= Commonality analysis =

Statistical technique

Commonality analysis is a statistical technique within multiple linear regression that decomposes a model's R^{2} statistic (i.e., explained variance) by all independent variables on a dependent variable in a multiple linear regression model into commonality coefficients. These coefficients are variance components that are uniquely explained by each independent variable (i.e., unique effects), and variance components that are shared in each possible combination of the independent variables (i.e., common effects). These commonality coefficients sum up to the total variance explained (model R^{2}) of all the independent variables on the dependent variable. Commonality analysis produces 2^{k} − 1 commonality coefficients, where k is the number of the independent variables.

== Example ==
As an illustrative example, in the case of three independent variables (A, B, and C), commonality returns 7 (2^{3} − 1) coefficients:
- The unique contributions of A, B, and C (three coefficients)
- The contribution common to each possible pair of variables (AB, BC, AC)
- The contribution common to all three variables (ABC)

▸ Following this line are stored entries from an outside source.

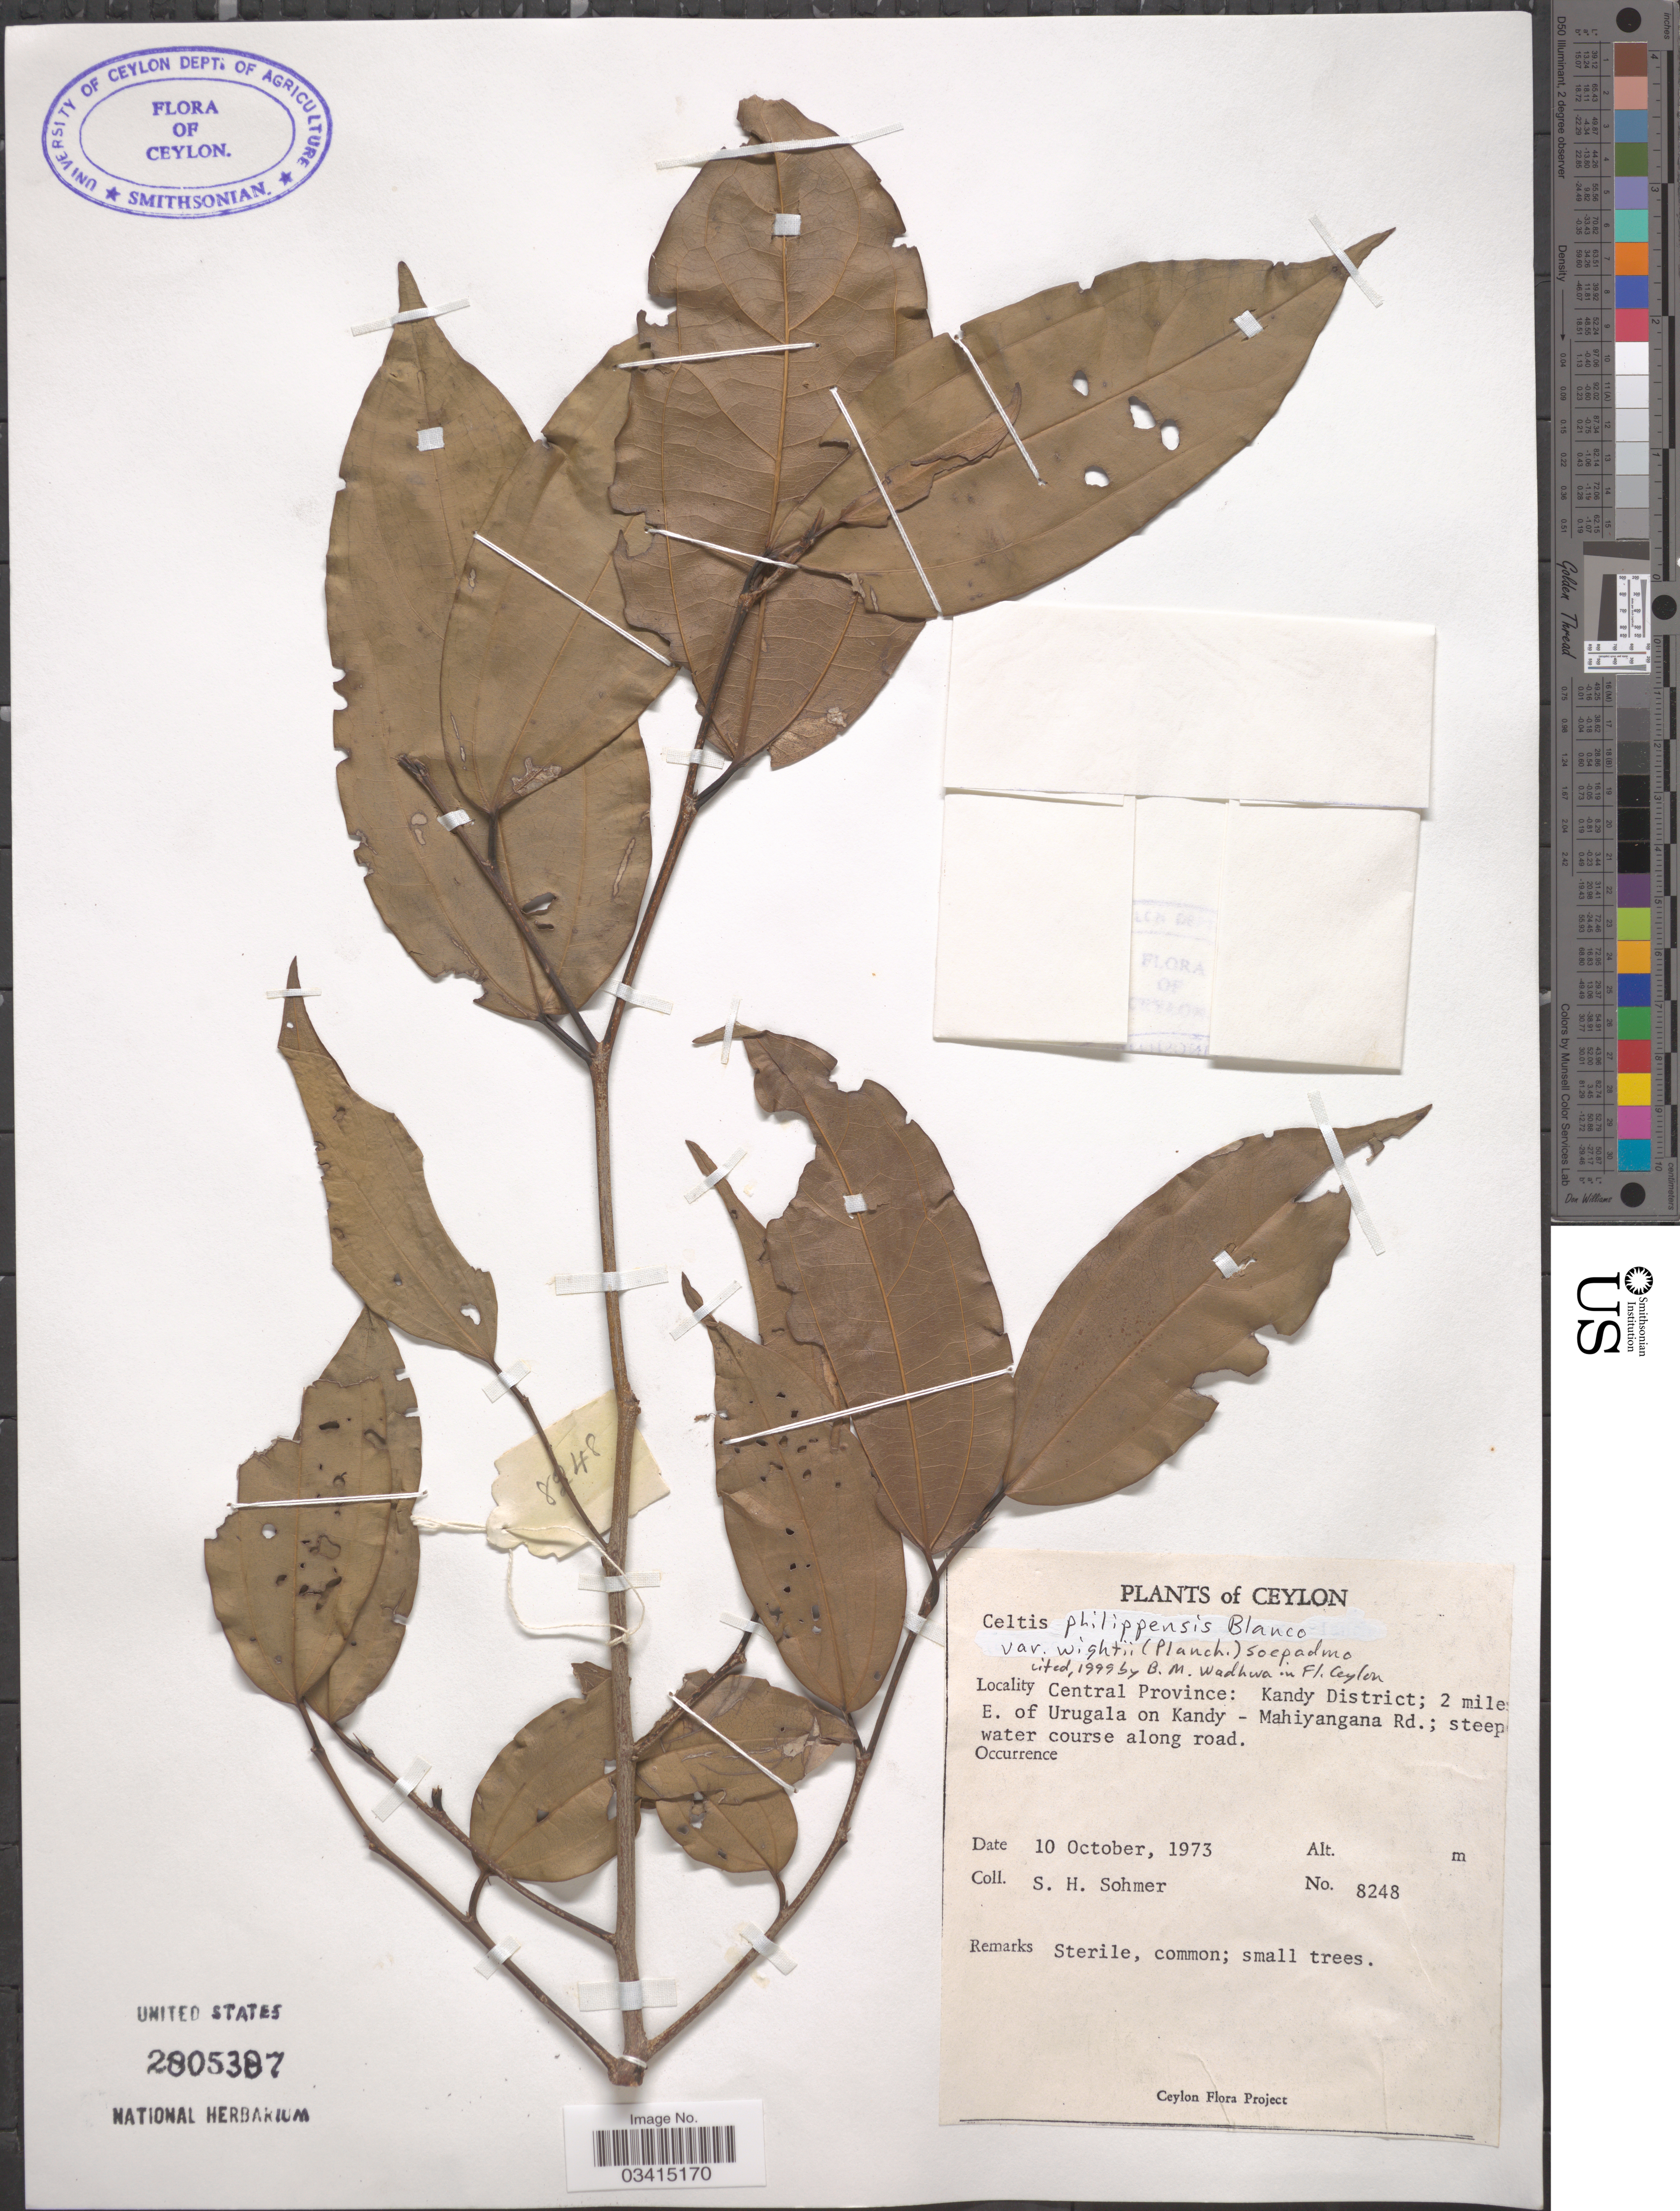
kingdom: Plantae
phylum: Tracheophyta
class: Magnoliopsida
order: Rosales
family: Cannabaceae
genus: Celtis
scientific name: Celtis philippensis var. wightii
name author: (Planch.) Soepadmo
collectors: S. H. Sohmer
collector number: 8248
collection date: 1973-10-10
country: Sri Lanka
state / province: Central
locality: Ceylon. Kandy District; 2 miles E. of Urugala on Kandy - Mahiyangana Rd.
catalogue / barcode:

The unique coefficient indicates to which degree the variable is independently associated with the dependent variable. Positive commonality coefficients indicate that a part of the explained variance of the dependent variable is shared between independent variables. Negative commonality coefficients indicate that there is a suppressor effects between independent variables.

== Calculation ==
The calculation of commonality coefficients can be done in principle with any software that calculates R^{2} (e.g., in SPSS; see Commonality Analysis: Demonstration of an SPSS
Solution for Regression Analysis), however, this becomes quickly burdensome as number of independent variable increases. For example, with 10 independent variables, there are 2^{10} − 1 = 1023 commonality coefficients to be calculated. The yhat package in R can be used to calculate commonality coefficients, and to produce bootstrapped confidence intervals for commonality coefficients.